Michael Ward on Monday, October 04

★★★
I mean this as a compliment and not as sarcasm: The Hidden Life of Trees is a soothing, calming podcast of a documentary - an academia-level investigation on how trees communicate with each other and are so crucial and vital to our very existence on the planet. What the film lacks for enthusiasm and cinematic vigor, it makes up for it with a dedicated, focused delivery of information and knowledge.
For the arborists, dendrologists, and tree enthusiasts in the world, Peter Wohlleben’s narration and navigation through this material is going to be everything they could ever hope for. For the rest of us, my wife described the film as “relaxing” and “pretty informative.” For those with a passing interest in the subject matter, The Hidden Life of Trees can be fun and engaging in fits and starts. At times, the movie loses you, as if you have stumbled into a garden party of tree enthusiasts as a “+1” and have zero to contribute to any conversation you find yourself in.
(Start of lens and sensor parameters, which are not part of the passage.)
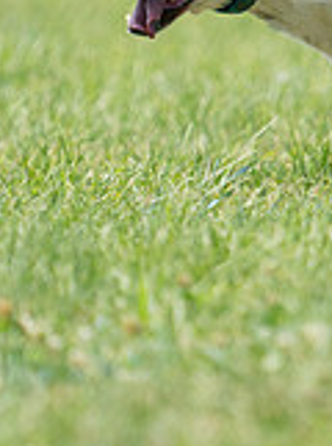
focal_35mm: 1595
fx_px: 20478
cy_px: -40
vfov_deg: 1.2
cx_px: 553
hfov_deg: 0.9
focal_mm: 459
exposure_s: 1/4000
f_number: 6.3
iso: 800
And even if co-directors Jörg Adolph and Jan Haft let the movie run a bit long at 85 minutes, they present Wohlleben and their talking heads in an inviting way. You may not be savvy enough to add much to the conversation, but boy oh boy, is everyone so happy you chose to join them.
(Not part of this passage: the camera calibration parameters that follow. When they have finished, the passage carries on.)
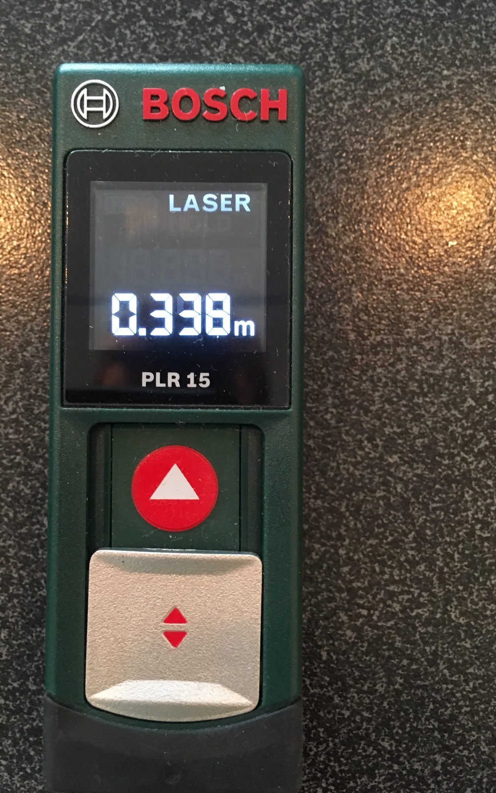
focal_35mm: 31
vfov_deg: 61.2
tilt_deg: -88.2
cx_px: 202
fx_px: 670
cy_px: 399
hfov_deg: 40.5
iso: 250
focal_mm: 4.15
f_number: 2.2
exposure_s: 1/17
The film has stunning cinematography, the wandering eye and camera of cinematographer Daniel Schönauer a necessary and effective one. And Wohlleben offers some intriguing support for his thesis of trees being communicative. He describes them as sentient, able to feel pain, and questions how much we take them for granted. Wohlleben more than makes his case and if you can stay with him, focus and pay attention, and not get lost in the walkabout through the German forests where much of the film takes place, The Hidden Life of Trees will educate you in a warm and inviting way.
The Hidden Life of Trees was screened as part of SIFF DocFest 2021.